Pain & Glory, Almodovar’ın kendi hayatından yola çıkarak yazıp yönettiği, yaşamın içinden sanatsal üretimin nasıl çıktığına dair bir deneme. Almodovar’a göre, yaşam ve sanat arasındaki bu yakın bağı sağlayan ve sürdüren şey arzu. Arzunun bittiği yerde, depresyonda, arzuyu yeniden diriltmenin yolu belki de onu geçmişin arzu dolu anlarında aramak. Bu amaçla, Almodovar, geçmişinde iz bırakmış insanlarla ilişkilerini ve en çok da çocukluğunu mercek altına yatırıyor.
Mallo’nun çocukluk dönemine dair hatıraları bilinçli olarak toz pembe ve masalsı bir biçimde ekrana yansıtılmış. Bu tercihin hikayeyi melankoliye boğması (daha az usta bir yönetmenin elinde) oldukça mümkün.

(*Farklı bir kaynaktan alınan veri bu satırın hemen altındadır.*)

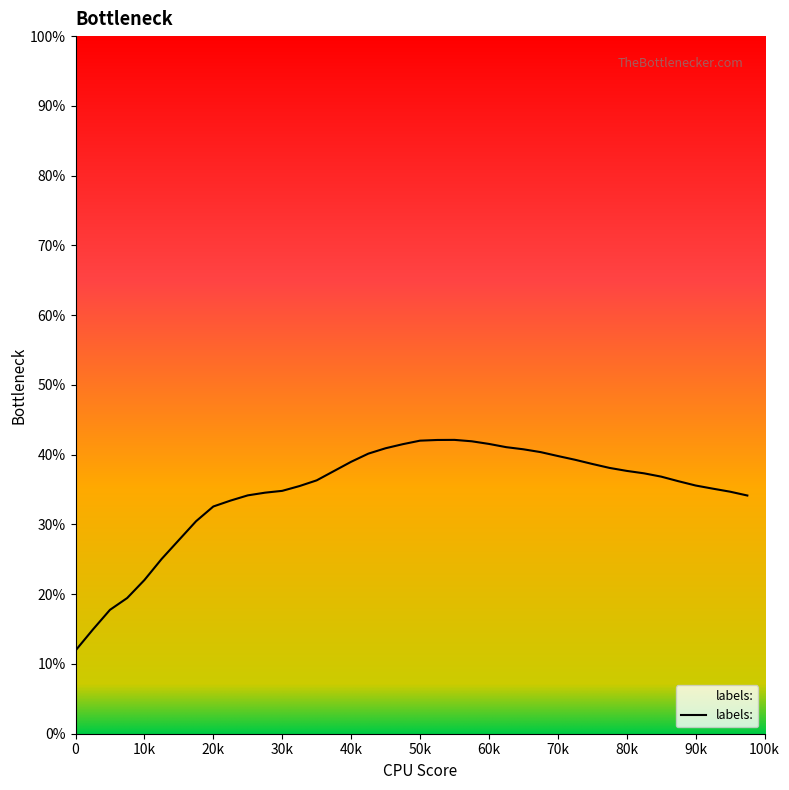

Does the chart have visible grid lines?

No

Ama Almodovar, özellikle yetişkin Mallo’nun annesiyle olan sohbetinde, büyümenin acılarının, kendine has bir kimlik edinmenin zorluklarının altını çizerek bundan kaçınıyor. Bununla birlikte, filmin, geçmişi sanatın kaynağı olarak tanıyan, anılara sempatiyle ve nezaketle yaklaşan bir yönü kesinlikle var. Belki de geçmişle böyle bir barışmışlık, arzunun yeniden dirilmesi için gereklidir.
Almodovar’ın filmlerine herkesten daha aşina olan Antonio Banderas rolünün hakkını veriyor. Pasifleşmiş, motivasyonunu yitirmiş birisinin depresif ve bazen çekilmez halini beden diliyle başarıyla anlatıyor. Penelope Cruz, Mallo’nun çocukluk anılarındaki annesi olarak çok etkileyici bir performans sergiliyor.
Pain and Glory, yönetmenine özel ve onun gerçekliğine sadık kalan, ama ele aldığı hayatın trajedi mi yoksa komedi mi olduğu konusunda belirsizliği seçen bir film.